[Source records]
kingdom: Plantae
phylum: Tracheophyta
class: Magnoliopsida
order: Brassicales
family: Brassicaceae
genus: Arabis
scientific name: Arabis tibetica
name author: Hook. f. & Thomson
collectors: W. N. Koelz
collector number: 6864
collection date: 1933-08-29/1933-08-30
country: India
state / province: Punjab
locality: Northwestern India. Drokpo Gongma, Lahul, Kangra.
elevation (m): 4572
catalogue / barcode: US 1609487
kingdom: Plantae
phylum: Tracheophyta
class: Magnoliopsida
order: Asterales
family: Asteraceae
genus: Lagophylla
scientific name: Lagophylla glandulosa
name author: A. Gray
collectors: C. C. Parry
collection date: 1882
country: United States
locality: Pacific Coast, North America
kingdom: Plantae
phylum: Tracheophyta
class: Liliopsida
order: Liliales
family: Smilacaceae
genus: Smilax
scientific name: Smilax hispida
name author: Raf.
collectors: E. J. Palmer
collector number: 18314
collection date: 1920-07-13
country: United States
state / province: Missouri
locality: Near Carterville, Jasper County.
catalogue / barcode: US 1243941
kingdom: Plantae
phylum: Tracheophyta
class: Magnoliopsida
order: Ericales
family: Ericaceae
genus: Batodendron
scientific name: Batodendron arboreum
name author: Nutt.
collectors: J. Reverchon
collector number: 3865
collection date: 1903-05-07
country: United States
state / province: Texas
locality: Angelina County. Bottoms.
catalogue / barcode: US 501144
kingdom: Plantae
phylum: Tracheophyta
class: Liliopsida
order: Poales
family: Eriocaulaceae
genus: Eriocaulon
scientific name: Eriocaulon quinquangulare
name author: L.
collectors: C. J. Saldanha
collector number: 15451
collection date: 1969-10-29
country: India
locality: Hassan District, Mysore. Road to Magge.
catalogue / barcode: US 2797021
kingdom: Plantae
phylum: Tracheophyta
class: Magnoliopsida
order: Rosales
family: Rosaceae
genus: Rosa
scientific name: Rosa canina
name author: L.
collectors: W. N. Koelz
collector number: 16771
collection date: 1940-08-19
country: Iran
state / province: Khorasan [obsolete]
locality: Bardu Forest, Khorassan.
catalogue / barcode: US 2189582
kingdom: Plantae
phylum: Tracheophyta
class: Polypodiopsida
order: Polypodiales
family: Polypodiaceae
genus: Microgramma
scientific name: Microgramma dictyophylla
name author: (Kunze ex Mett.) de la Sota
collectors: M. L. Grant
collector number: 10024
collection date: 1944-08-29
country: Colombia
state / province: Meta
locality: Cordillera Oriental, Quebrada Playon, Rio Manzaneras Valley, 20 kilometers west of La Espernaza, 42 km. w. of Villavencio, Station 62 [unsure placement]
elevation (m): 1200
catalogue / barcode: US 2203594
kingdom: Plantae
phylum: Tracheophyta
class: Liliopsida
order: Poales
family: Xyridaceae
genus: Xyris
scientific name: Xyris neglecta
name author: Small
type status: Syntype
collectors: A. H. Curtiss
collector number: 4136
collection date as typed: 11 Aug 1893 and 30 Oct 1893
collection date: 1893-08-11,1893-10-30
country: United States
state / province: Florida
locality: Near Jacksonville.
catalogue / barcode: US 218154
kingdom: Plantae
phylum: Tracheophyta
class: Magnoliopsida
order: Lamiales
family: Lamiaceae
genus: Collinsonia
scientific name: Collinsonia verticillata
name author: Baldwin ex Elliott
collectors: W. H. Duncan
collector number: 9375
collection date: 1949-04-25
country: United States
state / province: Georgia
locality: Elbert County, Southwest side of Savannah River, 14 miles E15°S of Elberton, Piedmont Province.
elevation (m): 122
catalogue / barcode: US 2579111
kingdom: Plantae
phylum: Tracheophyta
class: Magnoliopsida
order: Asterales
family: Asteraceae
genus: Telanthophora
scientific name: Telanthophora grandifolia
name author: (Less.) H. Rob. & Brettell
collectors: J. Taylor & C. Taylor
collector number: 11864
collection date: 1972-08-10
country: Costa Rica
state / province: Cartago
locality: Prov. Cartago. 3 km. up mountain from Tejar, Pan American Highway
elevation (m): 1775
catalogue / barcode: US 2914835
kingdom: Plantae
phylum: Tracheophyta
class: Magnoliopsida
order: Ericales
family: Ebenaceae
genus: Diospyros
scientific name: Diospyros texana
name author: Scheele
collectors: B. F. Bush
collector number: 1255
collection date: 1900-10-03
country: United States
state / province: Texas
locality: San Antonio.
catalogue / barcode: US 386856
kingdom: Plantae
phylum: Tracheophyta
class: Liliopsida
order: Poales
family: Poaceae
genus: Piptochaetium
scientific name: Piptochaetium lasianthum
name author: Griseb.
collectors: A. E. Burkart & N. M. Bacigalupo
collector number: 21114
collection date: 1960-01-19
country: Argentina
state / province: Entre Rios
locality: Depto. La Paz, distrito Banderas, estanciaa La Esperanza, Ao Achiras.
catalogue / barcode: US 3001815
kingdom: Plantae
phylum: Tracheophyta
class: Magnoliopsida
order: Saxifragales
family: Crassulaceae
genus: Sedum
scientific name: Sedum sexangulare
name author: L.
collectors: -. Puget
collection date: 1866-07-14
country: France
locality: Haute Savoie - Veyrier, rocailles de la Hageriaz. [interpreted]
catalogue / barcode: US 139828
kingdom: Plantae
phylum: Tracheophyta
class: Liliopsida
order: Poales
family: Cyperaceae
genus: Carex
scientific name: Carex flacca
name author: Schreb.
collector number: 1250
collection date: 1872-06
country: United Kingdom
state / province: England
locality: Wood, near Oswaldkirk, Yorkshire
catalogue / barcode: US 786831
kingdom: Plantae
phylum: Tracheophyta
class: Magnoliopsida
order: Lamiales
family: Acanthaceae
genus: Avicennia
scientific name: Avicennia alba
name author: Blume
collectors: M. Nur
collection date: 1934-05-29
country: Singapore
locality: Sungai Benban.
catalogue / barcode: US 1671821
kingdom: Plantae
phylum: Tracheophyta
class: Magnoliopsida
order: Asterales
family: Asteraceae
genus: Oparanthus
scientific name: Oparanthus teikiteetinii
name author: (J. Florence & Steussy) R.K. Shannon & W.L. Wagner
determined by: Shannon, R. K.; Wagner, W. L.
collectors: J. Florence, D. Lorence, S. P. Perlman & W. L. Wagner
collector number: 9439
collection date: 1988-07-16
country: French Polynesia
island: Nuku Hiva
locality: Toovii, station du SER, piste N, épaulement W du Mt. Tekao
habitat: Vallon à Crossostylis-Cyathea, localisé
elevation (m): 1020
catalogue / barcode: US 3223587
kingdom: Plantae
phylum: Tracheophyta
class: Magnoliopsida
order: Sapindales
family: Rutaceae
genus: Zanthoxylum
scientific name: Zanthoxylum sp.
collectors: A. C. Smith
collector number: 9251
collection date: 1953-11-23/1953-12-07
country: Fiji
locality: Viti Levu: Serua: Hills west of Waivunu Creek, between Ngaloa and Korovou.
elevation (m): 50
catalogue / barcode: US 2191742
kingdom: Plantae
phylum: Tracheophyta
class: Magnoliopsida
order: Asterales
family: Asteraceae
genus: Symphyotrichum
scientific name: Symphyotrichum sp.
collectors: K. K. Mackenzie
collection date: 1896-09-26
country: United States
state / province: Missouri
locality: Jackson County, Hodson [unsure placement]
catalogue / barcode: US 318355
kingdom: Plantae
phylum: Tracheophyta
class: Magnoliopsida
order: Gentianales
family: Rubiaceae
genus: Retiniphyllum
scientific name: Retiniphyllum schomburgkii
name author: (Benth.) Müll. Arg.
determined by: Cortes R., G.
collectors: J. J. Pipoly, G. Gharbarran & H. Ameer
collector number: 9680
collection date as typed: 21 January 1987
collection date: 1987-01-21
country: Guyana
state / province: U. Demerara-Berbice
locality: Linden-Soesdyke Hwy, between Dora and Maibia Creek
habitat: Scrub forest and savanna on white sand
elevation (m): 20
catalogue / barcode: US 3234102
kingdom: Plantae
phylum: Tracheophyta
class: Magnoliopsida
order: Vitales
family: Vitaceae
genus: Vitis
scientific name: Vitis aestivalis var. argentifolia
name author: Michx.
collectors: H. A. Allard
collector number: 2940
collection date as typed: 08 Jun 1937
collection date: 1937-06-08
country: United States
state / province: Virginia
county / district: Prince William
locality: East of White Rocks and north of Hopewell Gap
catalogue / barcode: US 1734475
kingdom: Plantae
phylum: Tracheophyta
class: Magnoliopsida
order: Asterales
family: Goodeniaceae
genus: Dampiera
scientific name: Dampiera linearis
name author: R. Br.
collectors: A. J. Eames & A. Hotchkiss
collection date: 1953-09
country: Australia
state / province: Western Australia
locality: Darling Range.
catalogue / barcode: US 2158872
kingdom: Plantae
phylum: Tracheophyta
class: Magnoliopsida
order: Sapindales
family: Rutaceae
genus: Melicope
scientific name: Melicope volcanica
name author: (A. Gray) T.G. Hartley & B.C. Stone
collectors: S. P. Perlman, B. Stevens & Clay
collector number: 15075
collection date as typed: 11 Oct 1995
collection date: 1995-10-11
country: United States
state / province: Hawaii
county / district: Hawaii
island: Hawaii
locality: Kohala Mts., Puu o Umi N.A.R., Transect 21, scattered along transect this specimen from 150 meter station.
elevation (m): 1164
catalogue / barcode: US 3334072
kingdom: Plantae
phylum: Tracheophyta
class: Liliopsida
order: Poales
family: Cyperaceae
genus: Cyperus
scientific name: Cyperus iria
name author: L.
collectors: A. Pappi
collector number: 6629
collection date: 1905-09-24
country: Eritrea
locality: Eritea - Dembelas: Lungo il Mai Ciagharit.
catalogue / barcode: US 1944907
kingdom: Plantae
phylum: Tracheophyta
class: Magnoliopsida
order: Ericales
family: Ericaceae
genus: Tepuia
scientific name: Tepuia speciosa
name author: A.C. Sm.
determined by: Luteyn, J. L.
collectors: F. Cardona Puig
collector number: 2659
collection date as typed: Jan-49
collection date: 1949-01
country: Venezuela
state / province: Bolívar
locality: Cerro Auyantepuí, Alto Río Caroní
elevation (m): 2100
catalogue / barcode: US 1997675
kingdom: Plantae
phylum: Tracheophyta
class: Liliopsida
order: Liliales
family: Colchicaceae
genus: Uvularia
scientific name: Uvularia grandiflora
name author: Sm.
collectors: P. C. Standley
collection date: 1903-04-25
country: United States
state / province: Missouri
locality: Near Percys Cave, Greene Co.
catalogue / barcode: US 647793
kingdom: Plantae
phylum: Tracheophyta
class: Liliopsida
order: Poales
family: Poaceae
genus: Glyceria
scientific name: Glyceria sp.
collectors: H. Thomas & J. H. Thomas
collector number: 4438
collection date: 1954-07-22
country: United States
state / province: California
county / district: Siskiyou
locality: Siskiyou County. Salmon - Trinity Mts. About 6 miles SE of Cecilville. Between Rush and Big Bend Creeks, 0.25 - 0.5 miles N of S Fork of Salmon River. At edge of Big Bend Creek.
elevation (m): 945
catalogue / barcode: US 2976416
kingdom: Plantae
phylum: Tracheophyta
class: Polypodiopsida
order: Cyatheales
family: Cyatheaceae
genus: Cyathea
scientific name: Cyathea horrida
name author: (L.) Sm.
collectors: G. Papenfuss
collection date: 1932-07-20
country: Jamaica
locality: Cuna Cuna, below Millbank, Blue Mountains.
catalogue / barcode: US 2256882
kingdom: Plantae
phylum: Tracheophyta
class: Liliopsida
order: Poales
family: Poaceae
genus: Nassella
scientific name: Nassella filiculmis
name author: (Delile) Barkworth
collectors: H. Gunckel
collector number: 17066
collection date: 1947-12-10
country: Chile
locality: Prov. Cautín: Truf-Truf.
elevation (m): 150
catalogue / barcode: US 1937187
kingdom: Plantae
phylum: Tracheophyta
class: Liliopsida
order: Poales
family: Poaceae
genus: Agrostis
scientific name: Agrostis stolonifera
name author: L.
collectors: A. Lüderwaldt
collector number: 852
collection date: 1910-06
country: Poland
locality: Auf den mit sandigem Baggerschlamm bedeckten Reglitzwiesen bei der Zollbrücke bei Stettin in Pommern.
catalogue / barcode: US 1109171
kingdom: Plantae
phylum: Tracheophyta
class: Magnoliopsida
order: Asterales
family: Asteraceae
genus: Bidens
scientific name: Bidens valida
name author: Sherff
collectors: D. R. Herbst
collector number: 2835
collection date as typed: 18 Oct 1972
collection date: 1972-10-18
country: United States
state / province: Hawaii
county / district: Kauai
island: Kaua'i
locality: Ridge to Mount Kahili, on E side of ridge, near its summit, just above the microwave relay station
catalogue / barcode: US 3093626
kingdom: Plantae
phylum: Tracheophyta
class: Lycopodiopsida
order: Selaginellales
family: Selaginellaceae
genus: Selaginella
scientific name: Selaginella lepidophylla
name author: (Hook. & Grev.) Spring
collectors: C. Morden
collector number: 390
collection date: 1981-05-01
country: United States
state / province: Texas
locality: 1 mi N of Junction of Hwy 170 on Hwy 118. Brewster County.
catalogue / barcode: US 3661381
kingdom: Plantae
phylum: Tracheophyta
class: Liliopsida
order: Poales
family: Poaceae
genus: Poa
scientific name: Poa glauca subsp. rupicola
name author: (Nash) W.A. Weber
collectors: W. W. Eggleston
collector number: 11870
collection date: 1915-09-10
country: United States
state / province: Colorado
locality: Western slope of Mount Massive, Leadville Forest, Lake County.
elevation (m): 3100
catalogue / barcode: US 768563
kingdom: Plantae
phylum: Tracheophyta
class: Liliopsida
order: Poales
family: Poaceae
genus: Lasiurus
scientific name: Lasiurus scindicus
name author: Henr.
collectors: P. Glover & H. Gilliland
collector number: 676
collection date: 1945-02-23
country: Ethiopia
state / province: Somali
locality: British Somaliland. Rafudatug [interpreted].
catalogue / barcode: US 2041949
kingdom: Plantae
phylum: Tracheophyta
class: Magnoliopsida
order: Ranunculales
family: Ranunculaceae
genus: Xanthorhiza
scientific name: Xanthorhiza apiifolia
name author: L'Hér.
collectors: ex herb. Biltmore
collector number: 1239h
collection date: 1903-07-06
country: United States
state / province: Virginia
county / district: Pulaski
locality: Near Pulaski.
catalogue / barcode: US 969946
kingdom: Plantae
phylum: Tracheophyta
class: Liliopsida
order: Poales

▶ _Job_
Rewrite the material from the line with "collection date: 1915-09-10" through the last line, changing every "catalogue" to "catalog" and leaving everything else as it stands. Give back only those lines.

▶ _Answer to this problem_
collection date: 1915-09-10
country: United States
state / province: Colorado
locality: Western slope of Mount Massive, Leadville Forest, Lake County.
elevation (m): 3100
catalog / barcode: US 768563
kingdom: Plantae
phylum: Tracheophyta
class: Liliopsida
order: Poales
family: Poaceae
genus: Lasiurus
scientific name: Lasiurus scindicus
name author: Henr.
collectors: P. Glover & H. Gilliland
collector number: 676
collection date: 1945-02-23
country: Ethiopia
state / province: Somali
locality: British Somaliland. Rafudatug [interpreted].
catalog / barcode: US 2041949
kingdom: Plantae
phylum: Tracheophyta
class: Magnoliopsida
order: Ranunculales
family: Ranunculaceae
genus: Xanthorhiza
scientific name: Xanthorhiza apiifolia
name author: L'Hér.
collectors: ex herb. Biltmore
collector number: 1239h
collection date: 1903-07-06
country: United States
state / province: Virginia
county / district: Pulaski
locality: Near Pulaski.
catalog / barcode: US 969946
kingdom: Plantae
phylum: Tracheophyta
class: Liliopsida
order: Poales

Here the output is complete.